In Canada, Ridler et al. (2007) report that a pilot project cultivated macroalgae: Saccharina latissima and Alaria esculenta, with blue mussels (Mytilus edulis) and salmon (Salmo salar) in the Bay of Fundy, determining that macroalgae growth rate increased by 46% and by over 50% for mussels.

A recent study by Huo et al., (2024) evaluated the potential of integrating recirculating aquaculture systems and Integrated Multi-trophic Aquaculture; highlighting the growth results in yellowtail amberjack (Seriola dorsalis) and the macroalgae Ulva lactuca.

IMTA and Biofloc System

De Morais et al., (2023) evaluated the integrated culture of white shrimp (Penaeus vannamei) as the main species, Nile tilapia (Oreochromis niloticus) as organic consumer, and seaweed (Ulva ohnoi) as inorganic consumer in a biofloc system.

IMTA in Land-Based Ponds

Meanwhile, Omont et al., (2020) studied the co-culture of marine shrimp (Penaeus vannamei) and Pacific oyster (Crassostrea gigas) in an integrated multitrophic aquaculture system, reporting that the total sedimentable particles in the water were significantly reduced, and concluding that this type of cultivation system imposes changes in the dynamics of the digestive microbiota, which can improve water quality and shrimp productivity.

Conclusion

Integrated Multi-trophic Aquaculture is a promising alternative to traditional aquaculture.
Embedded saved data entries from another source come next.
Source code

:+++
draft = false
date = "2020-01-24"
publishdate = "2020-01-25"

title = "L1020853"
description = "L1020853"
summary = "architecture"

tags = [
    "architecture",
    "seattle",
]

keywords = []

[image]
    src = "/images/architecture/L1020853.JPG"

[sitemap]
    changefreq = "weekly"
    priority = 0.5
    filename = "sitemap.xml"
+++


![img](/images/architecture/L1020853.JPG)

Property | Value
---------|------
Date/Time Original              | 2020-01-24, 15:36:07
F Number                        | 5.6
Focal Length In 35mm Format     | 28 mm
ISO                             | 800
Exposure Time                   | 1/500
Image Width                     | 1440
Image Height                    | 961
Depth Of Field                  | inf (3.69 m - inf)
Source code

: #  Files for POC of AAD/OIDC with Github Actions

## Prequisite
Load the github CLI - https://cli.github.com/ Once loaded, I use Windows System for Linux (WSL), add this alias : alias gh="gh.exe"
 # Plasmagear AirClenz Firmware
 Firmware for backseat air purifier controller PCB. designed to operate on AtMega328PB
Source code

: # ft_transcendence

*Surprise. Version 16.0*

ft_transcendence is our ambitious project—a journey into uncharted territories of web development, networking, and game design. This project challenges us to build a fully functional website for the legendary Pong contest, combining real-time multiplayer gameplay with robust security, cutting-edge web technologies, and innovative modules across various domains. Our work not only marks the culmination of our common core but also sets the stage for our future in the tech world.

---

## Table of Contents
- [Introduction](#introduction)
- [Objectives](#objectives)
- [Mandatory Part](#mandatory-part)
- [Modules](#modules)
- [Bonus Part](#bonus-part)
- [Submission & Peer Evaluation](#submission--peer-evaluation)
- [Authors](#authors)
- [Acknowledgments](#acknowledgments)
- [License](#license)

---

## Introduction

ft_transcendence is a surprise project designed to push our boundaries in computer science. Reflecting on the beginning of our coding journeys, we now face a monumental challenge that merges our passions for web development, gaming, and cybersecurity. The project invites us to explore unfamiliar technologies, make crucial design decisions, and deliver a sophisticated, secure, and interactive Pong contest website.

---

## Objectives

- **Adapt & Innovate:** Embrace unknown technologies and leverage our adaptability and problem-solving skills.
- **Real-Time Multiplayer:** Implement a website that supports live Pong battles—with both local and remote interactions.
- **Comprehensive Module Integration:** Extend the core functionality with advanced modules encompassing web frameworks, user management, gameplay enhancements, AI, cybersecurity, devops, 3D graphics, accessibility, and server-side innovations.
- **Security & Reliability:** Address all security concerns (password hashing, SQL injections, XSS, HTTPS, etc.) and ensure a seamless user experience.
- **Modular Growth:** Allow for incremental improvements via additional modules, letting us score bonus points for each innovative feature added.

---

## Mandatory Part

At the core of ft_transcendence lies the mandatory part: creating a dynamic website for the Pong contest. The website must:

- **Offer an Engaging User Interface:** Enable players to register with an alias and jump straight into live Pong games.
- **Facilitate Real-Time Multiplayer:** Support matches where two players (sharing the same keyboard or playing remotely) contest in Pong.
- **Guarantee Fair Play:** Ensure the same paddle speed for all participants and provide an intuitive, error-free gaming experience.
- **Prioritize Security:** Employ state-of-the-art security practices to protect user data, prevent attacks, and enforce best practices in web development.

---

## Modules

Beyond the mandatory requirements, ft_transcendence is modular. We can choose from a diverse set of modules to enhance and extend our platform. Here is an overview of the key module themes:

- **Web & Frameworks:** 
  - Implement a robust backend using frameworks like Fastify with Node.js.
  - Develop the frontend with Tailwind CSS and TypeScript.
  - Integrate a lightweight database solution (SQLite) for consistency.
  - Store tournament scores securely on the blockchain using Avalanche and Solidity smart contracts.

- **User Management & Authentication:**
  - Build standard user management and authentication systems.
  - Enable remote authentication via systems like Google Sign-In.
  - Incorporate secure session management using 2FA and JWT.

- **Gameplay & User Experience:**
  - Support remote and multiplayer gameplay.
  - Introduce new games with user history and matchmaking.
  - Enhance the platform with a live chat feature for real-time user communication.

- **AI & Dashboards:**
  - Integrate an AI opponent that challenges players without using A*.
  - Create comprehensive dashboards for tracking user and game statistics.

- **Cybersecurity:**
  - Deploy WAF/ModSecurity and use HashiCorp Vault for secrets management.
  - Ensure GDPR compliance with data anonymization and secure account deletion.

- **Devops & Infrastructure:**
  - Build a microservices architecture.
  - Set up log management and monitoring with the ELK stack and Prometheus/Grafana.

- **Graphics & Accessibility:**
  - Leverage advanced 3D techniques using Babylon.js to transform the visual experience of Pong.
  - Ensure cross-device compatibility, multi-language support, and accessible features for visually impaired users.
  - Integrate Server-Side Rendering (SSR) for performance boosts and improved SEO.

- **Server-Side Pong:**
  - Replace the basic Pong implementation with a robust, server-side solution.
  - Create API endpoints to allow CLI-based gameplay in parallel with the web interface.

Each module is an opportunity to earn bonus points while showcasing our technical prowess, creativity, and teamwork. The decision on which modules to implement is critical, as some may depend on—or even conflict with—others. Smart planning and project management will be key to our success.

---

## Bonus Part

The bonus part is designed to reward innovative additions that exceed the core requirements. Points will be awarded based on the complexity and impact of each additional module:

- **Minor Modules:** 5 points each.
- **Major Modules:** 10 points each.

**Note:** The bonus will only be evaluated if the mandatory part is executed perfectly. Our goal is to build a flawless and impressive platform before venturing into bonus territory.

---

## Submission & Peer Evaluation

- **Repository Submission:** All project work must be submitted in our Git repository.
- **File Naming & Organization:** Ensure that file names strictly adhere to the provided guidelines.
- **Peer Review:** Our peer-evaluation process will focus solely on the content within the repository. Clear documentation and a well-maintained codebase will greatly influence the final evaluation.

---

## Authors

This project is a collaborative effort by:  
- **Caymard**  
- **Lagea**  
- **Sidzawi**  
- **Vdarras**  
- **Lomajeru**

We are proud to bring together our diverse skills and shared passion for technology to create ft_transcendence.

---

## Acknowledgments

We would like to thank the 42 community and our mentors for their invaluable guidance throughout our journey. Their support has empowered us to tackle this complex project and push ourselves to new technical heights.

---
It offers a series of advantages, benefits, and solutions to the challenges facing food production. With continuous development and investment, IMTA can play an important role in meeting the world’s food needs sustainably.

In this way, Integrated Multitrophic Aquaculture systems have become a good alternative to diversify aquaculture operations, but above all to ensure their sustainability. However, there are still a series of challenges that must be overcome for them to become a commercially viable option.

Researchers and companies have the task of bringing these integrated multitrophic aquaculture experiences to a commercial scale; while lawmakers and governmental entities must create the legal framework to encourage this type of practices.